HMS Pickle’s current state belies the exceptionally important role her original namesake played in one of the most famous wartime battles.


A team of British and Portuguese shipbuilders are working side-by-side to painstakingly renew the neglected vessel, which was bought exactly a year ago by British entrepreneur Mal Nicholson.


“I saw her up for sale on eBay. An American friend tipped me off that HMS Pickle was to be sold and was up on eBay. So I looked at her and I thought; she needs to come back to the UK. I’m very patriotic”, he told The Portugal News this week.


A successful bid saw Mr.
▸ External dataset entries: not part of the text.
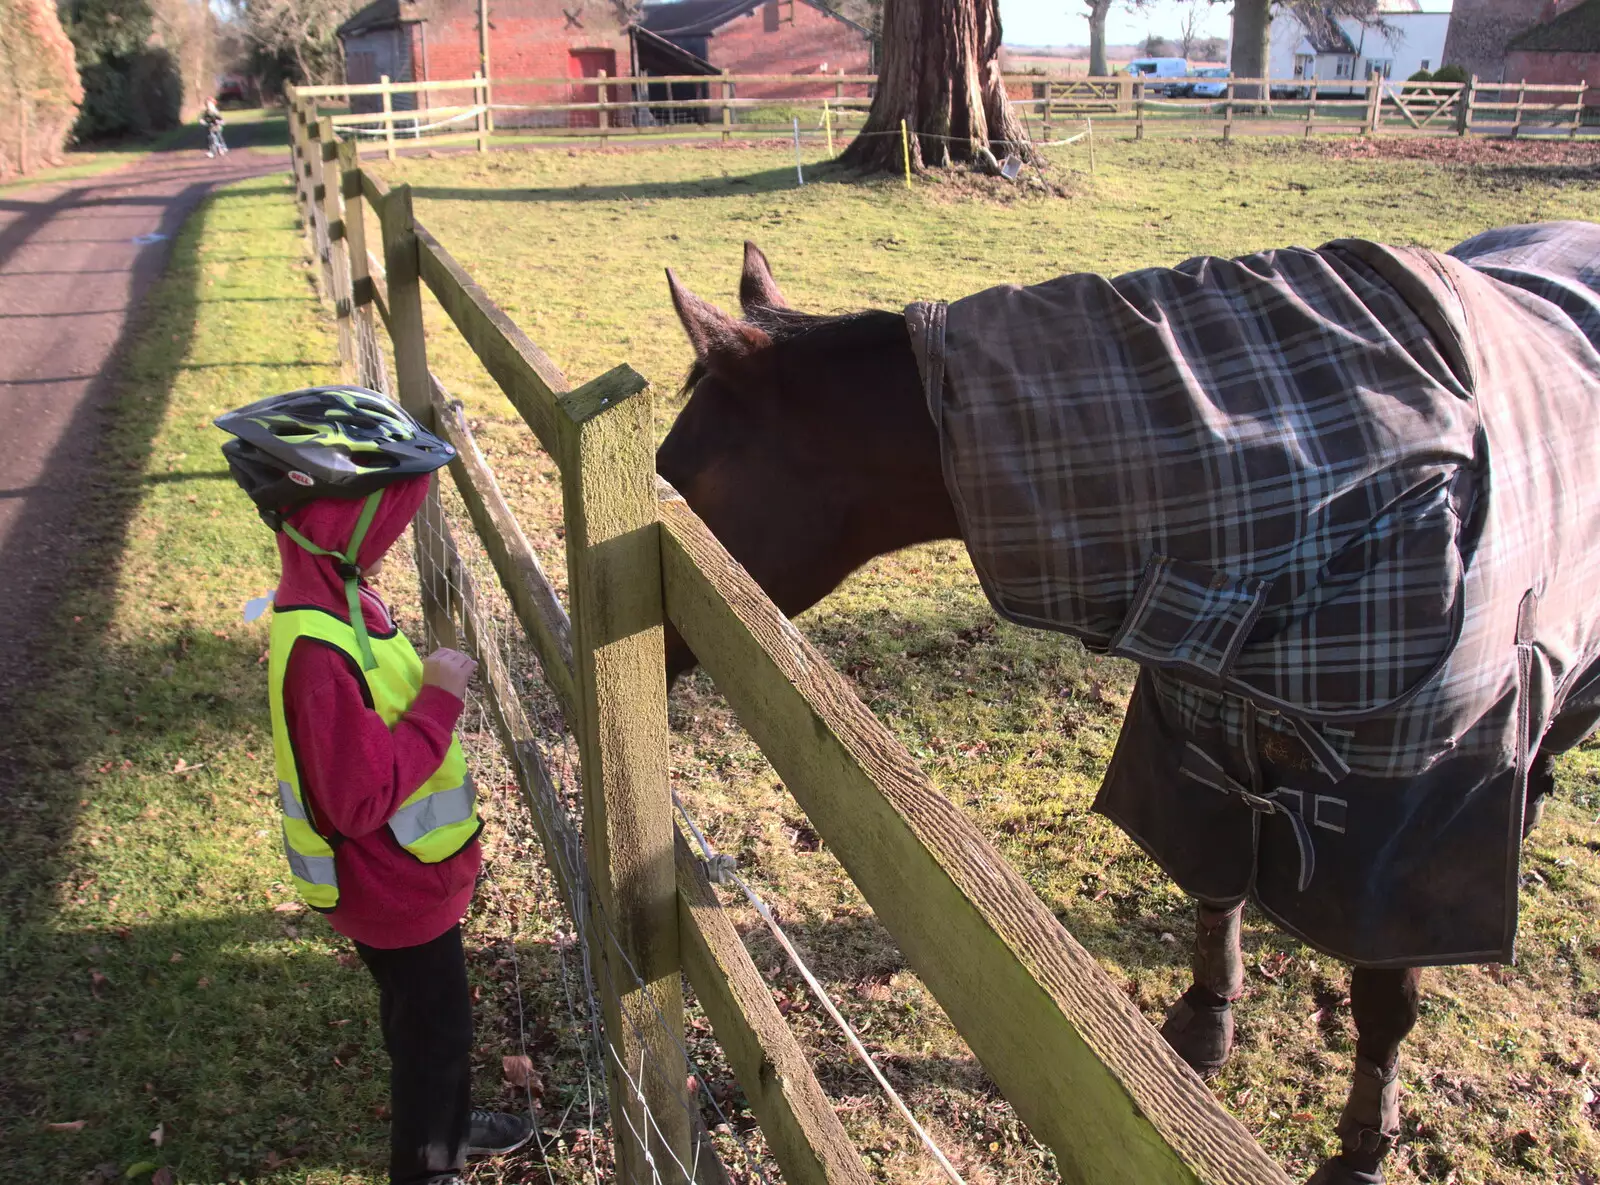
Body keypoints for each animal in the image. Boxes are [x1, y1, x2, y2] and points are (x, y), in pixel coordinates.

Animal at [659, 227, 1600, 1177]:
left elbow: (1385, 990)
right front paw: (1203, 1024)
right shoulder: (1197, 735)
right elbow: (1215, 878)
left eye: (678, 476)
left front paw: (1364, 1145)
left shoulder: (1406, 818)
Nicholson, who also owns a restored Humber Sloop named the Spider T, secure ownership of the second incarnation of HMS Pickle almost a year ago, to the day.
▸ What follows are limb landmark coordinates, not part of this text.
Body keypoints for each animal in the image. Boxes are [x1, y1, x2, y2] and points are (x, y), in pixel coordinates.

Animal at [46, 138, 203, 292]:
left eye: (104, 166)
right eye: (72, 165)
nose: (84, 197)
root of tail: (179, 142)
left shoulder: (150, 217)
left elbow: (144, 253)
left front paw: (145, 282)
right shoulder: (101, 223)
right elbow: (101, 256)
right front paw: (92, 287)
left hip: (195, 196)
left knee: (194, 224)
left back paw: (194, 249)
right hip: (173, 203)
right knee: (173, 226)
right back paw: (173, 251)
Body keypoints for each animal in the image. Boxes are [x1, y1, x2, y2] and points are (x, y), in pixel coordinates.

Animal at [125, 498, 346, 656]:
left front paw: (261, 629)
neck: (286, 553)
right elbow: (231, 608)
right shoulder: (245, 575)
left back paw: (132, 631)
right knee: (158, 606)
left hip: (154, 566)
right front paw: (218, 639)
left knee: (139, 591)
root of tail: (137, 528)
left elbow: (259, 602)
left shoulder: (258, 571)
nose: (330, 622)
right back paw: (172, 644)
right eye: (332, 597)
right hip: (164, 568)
The impressive vessel is an exact re-creation of the original HMS Pickle, which was built in Bermuda in the late 1790’s, and operated as a support ship in the Battle of Trafalgar before being wrecked in 1808.
Purchased by the Royal Navy for her manoeuvrability and speed, HMS Pickle was first a civilian vessel named Sting before being sent to battle, though she was deemed too small to take part in the fighting.
Having hung far back from the front line of the naval engagement, the ship was picked to deliver news back to the UK of Great Britain’s victory in the Battle of Trafalgar, and of Lord Nelson’s death.


“She probably carried the most important dispatches a vessel has ever carried”, Mr. Nicholson reflects.
The more recent HMS Pickle was built in 1995 and completed ten years later in time for the 200th anniversary of the Battle of Trafalgar.
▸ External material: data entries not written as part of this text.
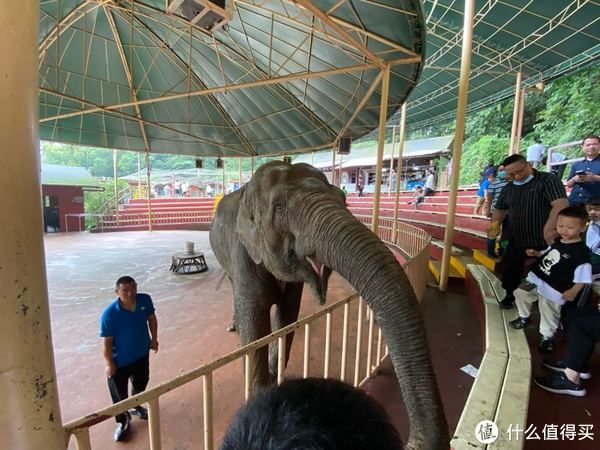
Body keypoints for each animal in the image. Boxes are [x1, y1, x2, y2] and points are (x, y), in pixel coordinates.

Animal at [209, 163, 448, 450]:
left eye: (343, 198)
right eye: (278, 207)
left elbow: (287, 318)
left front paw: (274, 375)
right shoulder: (242, 252)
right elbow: (255, 327)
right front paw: (261, 387)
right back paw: (233, 326)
Nicholson, from Burringham, North Lincolnshire, is a fourth generation engineer and a “hands-on” businessman who has a passion for all things historic.


He ran a successful historic sports and racing cars and engineering business in the UK for over thirty years before it was completely wiped out “by a four foot wall of water” in the devastating winter floods of 2013.


Within days of news that his bid on HMS Pickle had been successful, Mal Nicholson flew straight to Gibraltar, where she was based, to inspect his new acquisition.


“I thought it was more than obvious from the description in the advert that she needed quite a bit of work.”


Despite being asked by the Gibraltar government to keep the vessel in the British Overseas Territory, the businessman was adamant that she should return to the UK.


Having patched her up to sea-worthiness, Mr. Nicholson, who is also a fully qualified captain and “wears many hats” while on-board, attempted to “limp” HMS Pickle from Gibraltar back to the UK.


But, thwarted by the ship’s precarious condition, a series of squalls and two anxious stops in Spain, and at the suggestion of a friend who lives in the Algarve, ‘Captain Mal’ decided to sail the vessel on to southern Portugal.
“We eventually arrived in Faro one night at around midnight and my friend came out in a little rib boat to meet us and guide us in. And that’s where the story began.”
Mr. Nicholson says the “Portuguese influence” on HMS Pickle “was set from day one” after he was introduced to Rui Pinto, who runs a small family boat repair and construction business in Quarteira.


With generations of shipbuilders on both sides, maternal and paternal, Rui Pinto’s family built traditional white Portuguese schooners.


“His grandfather did beautiful Indian ink copper writing, all of the formulas, the drawings, the designs. Coming across Rui was like, I would say, not just a breath of fresh air; it was like a miracle really.


“Sometimes fate plays into your hands doesn’t it? It think I could have gone all round Europe and not found anybody as gifted, as capable or as friendly and wanting to help”, Nicholson praises.


In a nod to his ‘Team of Dreams’, he adds: “It’s been amazing.”


“I’d never been to Portugal before; I’ve done most of the Med but never Portugal, and I’ve got to admit there’s a certain something about it that I really like.


“There’s certainly something quite endearing about Portugal that nowhere else seems to have. I think Portugal’s got that lovely sort of blend of authenticity and age that even though there’s modern technology and other things it still hasn’t lost its old world charm. I love it. I’ll be quite sad to go.”


HMS Pickle is scheduled to be lowered into the water at Ferragudo docks on Friday (17 July) at 3pm, from where she will sail to Vilamoura.


There she will be blessed and “re-launched” by the Vice President of the Merchant Navy Association Captain, Malcolm Mathison, before sailing back to the UK following “virtually the exact course that was sailed back from the Battle of Trafalgar.”


Once back in the UK, when not at her new home on the Humber, the vessel will participate in a number of events and exhibitions, and has already been invited to return to Bermuda for the Americas Cup.


But wherever she may go HMS Pickle will always keep a little bit of Portugal within her: beneath each mast is a “beautiful fifty escudo coin that came from a lady in Lisbon specifically to put there”, Mr Nicholson reveals, adding: “And to my great delight Vasco da Gama is on the coin with his ship; which is absolutely fitting.”